*ACTION ITEM*:
Once the data has been read, restate all of it exactly.

#### DATASET EXTRACT

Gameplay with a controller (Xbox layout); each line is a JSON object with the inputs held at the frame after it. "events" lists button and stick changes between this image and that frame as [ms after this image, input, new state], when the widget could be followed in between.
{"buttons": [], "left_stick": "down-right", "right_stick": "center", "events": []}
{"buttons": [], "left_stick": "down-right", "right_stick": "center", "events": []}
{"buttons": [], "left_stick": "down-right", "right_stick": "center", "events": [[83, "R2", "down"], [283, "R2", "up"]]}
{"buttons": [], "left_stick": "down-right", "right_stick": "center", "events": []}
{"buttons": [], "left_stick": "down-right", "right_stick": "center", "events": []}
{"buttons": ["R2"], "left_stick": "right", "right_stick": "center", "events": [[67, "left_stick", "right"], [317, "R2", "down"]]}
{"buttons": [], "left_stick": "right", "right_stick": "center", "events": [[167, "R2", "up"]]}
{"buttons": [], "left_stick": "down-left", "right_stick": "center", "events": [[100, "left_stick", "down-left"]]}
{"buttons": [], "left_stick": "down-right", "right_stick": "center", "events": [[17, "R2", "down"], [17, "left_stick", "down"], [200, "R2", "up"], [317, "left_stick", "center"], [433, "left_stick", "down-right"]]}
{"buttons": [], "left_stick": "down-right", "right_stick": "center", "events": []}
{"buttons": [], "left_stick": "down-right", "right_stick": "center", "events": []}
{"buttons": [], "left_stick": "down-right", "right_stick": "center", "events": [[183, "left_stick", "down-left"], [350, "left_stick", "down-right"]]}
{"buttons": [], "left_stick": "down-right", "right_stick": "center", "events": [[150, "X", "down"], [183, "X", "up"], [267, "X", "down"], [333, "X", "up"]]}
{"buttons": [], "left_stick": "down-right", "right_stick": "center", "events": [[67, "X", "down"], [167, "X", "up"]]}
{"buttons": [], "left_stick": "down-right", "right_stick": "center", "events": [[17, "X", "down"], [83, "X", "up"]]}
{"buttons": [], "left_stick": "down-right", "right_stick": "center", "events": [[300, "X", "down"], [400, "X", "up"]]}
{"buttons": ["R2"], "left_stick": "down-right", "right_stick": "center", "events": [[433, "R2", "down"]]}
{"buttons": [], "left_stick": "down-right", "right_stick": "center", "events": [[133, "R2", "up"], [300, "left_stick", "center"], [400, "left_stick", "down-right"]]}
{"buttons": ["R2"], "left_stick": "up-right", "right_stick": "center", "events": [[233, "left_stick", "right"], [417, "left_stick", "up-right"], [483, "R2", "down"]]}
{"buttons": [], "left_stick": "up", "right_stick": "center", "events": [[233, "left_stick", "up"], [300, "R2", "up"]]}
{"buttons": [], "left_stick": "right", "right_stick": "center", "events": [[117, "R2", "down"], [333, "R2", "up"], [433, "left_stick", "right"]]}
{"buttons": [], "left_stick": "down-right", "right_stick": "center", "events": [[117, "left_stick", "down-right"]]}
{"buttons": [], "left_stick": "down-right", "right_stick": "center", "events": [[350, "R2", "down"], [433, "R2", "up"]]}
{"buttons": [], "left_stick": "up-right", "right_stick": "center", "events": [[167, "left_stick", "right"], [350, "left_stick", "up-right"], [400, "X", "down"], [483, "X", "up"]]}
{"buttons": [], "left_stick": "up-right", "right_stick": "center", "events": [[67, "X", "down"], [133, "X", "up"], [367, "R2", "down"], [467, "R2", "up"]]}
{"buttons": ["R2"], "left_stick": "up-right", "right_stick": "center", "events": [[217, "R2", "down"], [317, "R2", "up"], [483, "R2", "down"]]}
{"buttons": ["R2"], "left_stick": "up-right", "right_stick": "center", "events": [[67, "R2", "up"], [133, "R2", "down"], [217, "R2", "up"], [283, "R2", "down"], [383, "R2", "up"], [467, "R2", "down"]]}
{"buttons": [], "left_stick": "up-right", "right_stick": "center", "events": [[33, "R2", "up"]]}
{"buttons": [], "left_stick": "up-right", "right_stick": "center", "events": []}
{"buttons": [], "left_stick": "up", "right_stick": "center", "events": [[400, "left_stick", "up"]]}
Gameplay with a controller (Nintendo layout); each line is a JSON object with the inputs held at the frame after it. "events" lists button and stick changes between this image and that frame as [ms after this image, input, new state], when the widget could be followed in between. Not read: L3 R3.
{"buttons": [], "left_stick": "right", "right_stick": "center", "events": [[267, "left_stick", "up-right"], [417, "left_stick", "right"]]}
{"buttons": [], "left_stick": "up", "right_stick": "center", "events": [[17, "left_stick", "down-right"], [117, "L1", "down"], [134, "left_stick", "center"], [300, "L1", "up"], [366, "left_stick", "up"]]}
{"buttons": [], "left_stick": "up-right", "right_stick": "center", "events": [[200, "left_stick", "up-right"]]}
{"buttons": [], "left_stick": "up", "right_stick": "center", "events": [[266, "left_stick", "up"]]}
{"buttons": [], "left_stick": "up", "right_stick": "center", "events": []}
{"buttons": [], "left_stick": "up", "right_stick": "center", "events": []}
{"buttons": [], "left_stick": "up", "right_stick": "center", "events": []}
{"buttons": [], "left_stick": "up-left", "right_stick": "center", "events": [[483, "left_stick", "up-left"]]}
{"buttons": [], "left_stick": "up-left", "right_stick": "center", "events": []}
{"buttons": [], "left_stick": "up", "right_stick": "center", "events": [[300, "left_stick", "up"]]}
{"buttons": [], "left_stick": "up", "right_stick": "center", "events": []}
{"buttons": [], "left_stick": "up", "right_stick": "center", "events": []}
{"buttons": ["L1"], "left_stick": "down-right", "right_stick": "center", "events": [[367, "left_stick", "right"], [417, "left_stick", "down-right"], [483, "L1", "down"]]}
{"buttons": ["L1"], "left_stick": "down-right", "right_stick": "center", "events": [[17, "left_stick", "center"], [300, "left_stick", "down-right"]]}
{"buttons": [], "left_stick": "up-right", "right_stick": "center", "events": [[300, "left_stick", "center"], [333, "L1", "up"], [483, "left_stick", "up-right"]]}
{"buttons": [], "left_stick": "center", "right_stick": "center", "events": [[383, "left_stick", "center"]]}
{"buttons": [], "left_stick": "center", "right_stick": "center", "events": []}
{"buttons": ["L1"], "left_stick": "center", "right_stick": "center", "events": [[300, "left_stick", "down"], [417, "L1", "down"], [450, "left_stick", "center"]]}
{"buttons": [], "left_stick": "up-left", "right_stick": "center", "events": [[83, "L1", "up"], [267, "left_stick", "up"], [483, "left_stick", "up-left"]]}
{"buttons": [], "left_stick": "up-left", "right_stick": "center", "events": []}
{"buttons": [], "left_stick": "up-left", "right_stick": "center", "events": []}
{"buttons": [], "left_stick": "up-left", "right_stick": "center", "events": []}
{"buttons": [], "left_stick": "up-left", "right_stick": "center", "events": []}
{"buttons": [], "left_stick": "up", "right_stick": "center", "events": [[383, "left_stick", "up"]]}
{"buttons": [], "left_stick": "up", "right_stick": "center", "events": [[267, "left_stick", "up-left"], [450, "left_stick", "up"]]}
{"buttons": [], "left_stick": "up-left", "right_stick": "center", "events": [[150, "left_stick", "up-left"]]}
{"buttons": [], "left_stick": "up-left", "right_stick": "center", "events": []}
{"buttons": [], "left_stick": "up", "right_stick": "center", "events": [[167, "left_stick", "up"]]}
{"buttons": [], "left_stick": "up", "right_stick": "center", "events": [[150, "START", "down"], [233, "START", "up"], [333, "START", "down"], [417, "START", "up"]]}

########

*REPLY TO THE TASK*:
Gameplay with a controller (Xbox layout); each line is a JSON object with the inputs held at the frame after it. "events" lists button and stick changes between this image and that frame as [ms after this image, input, new state], when the widget could be followed in between.
{"buttons": [], "left_stick": "down-right", "right_stick": "center", "events": []}
{"buttons": [], "left_stick": "down-right", "right_stick": "center", "events": []}
{"buttons": [], "left_stick": "down-right", "right_stick": "center", "events": [[83, "R2", "down"], [283, "R2", "up"]]}
{"buttons": [], "left_stick": "down-right", "right_stick": "center", "events": []}
{"buttons": [], "left_stick": "down-right", "right_stick": "center", "events": []}
{"buttons": ["R2"], "left_stick": "right", "right_stick": "center", "events": [[67, "left_stick", "right"], [317, "R2", "down"]]}
{"buttons": [], "left_stick": "right", "right_stick": "center", "events": [[167, "R2", "up"]]}
{"buttons": [], "left_stick": "down-left", "right_stick": "center", "events": [[100, "left_stick", "down-left"]]}
{"buttons": [], "left_stick": "down-right", "right_stick": "center", "events": [[17, "R2", "down"], [17, "left_stick", "down"], [200, "R2", "up"], [317, "left_stick", "center"], [433, "left_stick", "down-right"]]}
{"buttons": [], "left_stick": "down-right", "right_stick": "center", "events": []}
{"buttons": [], "left_stick": "down-right", "right_stick": "center", "events": []}
{"buttons": [], "left_stick": "down-right", "right_stick": "center", "events": [[183, "left_stick", "down-left"], [350, "left_stick", "down-right"]]}
{"buttons": [], "left_stick": "down-right", "right_stick": "center", "events": [[150, "X", "down"], [183, "X", "up"], [267, "X", "down"], [333, "X", "up"]]}
{"buttons": [], "left_stick": "down-right", "right_stick": "center", "events": [[67, "X", "down"], [167, "X", "up"]]}
{"buttons": [], "left_stick": "down-right", "right_stick": "center", "events": [[17, "X", "down"], [83, "X", "up"]]}
{"buttons": [], "left_stick": "down-right", "right_stick": "center", "events": [[300, "X", "down"], [400, "X", "up"]]}
{"buttons": ["R2"], "left_stick": "down-right", "right_stick": "center", "events": [[433, "R2", "down"]]}
{"buttons": [], "left_stick": "down-right", "right_stick": "center", "events": [[133, "R2", "up"], [300, "left_stick", "center"], [400, "left_stick", "down-right"]]}
{"buttons": ["R2"], "left_stick": "up-right", "right_stick": "center", "events": [[233, "left_stick", "right"], [417, "left_stick", "up-right"], [483, "R2", "down"]]}
{"buttons": [], "left_stick": "up", "right_stick": "center", "events": [[233, "left_stick", "up"], [300, "R2", "up"]]}
{"buttons": [], "left_stick": "right", "right_stick": "center", "events": [[117, "R2", "down"], [333, "R2", "up"], [433, "left_stick", "right"]]}
{"buttons": [], "left_stick": "down-right", "right_stick": "center", "events": [[117, "left_stick", "down-right"]]}
{"buttons": [], "left_stick": "down-right", "right_stick": "center", "events": [[350, "R2", "down"], [433, "R2", "up"]]}
{"buttons": [], "left_stick": "up-right", "right_stick": "center", "events": [[167, "left_stick", "right"], [350, "left_stick", "up-right"], [400, "X", "down"], [483, "X", "up"]]}
{"buttons": [], "left_stick": "up-right", "right_stick": "center", "events": [[67, "X", "down"], [133, "X", "up"], [367, "R2", "down"], [467, "R2", "up"]]}
{"buttons": ["R2"], "left_stick": "up-right", "right_stick": "center", "events": [[217, "R2", "down"], [317, "R2", "up"], [483, "R2", "down"]]}
{"buttons": ["R2"], "left_stick": "up-right", "right_stick": "center", "events": [[67, "R2", "up"], [133, "R2", "down"], [217, "R2", "up"], [283, "R2", "down"], [383, "R2", "up"], [467, "R2", "down"]]}
{"buttons": [], "left_stick": "up-right", "right_stick": "center", "events": [[33, "R2", "up"]]}
{"buttons": [], "left_stick": "up-right", "right_stick": "center", "events": []}
{"buttons": [], "left_stick": "up", "right_stick": "center", "events": [[400, "left_stick", "up"]]}
Gameplay with a controller (Nintendo layout); each line is a JSON object with the inputs held at the frame after it. "events" lists button and stick changes between this image and that frame as [ms after this image, input, new state], when the widget could be followed in between. Not read: L3 R3.
{"buttons": [], "left_stick": "right", "right_stick": "center", "events": [[267, "left_stick", "up-right"], [417, "left_stick", "right"]]}
{"buttons": [], "left_stick": "up", "right_stick": "center", "events": [[17, "left_stick", "down-right"], [117, "L1", "down"], [134, "left_stick", "center"], [300, "L1", "up"], [366, "left_stick", "up"]]}
{"buttons": [], "left_stick": "up-right", "right_stick": "center", "events": [[200, "left_stick", "up-right"]]}
{"buttons": [], "left_stick": "up", "right_stick": "center", "events": [[266, "left_stick", "up"]]}
{"buttons": [], "left_stick": "up", "right_stick": "center", "events": []}
{"buttons": [], "left_stick": "up", "right_stick": "center", "events": []}
{"buttons": [], "left_stick": "up", "right_stick": "center", "events": []}
{"buttons": [], "left_stick": "up-left", "right_stick": "center", "events": [[483, "left_stick", "up-left"]]}
{"buttons": [], "left_stick": "up-left", "right_stick": "center", "events": []}
{"buttons": [], "left_stick": "up", "right_stick": "center", "events": [[300, "left_stick", "up"]]}
{"buttons": [], "left_stick": "up", "right_stick": "center", "events": []}
{"buttons": [], "left_stick": "up", "right_stick": "center", "events": []}
{"buttons": ["L1"], "left_stick": "down-right", "right_stick": "center", "events": [[367, "left_stick", "right"], [417, "left_stick", "down-right"], [483, "L1", "down"]]}
{"buttons": ["L1"], "left_stick": "down-right", "right_stick": "center", "events": [[17, "left_stick", "center"], [300, "left_stick", "down-right"]]}
{"buttons": [], "left_stick": "up-right", "right_stick": "center", "events": [[300, "left_stick", "center"], [333, "L1", "up"], [483, "left_stick", "up-right"]]}
{"buttons": [], "left_stick": "center", "right_stick": "center", "events": [[383, "left_stick", "center"]]}
{"buttons": [], "left_stick": "center", "right_stick": "center", "events": []}
{"buttons": ["L1"], "left_stick": "center", "right_stick": "center", "events": [[300, "left_stick", "down"], [417, "L1", "down"], [450, "left_stick", "center"]]}
{"buttons": [], "left_stick": "up-left", "right_stick": "center", "events": [[83, "L1", "up"], [267, "left_stick", "up"], [483, "left_stick", "up-left"]]}
{"buttons": [], "left_stick": "up-left", "right_stick": "center", "events": []}
{"buttons": [], "left_stick": "up-left", "right_stick": "center", "events": []}
{"buttons": [], "left_stick": "up-left", "right_stick": "center", "events": []}
{"buttons": [], "left_stick": "up-left", "right_stick": "center", "events": []}
{"buttons": [], "left_stick": "up", "right_stick": "center", "events": [[383, "left_stick", "up"]]}
{"buttons": [], "left_stick": "up", "right_stick": "center", "events": [[267, "left_stick", "up-left"], [450, "left_stick", "up"]]}
{"buttons": [], "left_stick": "up-left", "right_stick": "center", "events": [[150, "left_stick", "up-left"]]}
{"buttons": [], "left_stick": "up-left", "right_stick": "center", "events": []}
{"buttons": [], "left_stick": "up", "right_stick": "center", "events": [[167, "left_stick", "up"]]}
{"buttons": [], "left_stick": "up", "right_stick": "center", "events": [[150, "START", "down"], [233, "START", "up"], [333, "START", "down"], [417, "START", "up"]]}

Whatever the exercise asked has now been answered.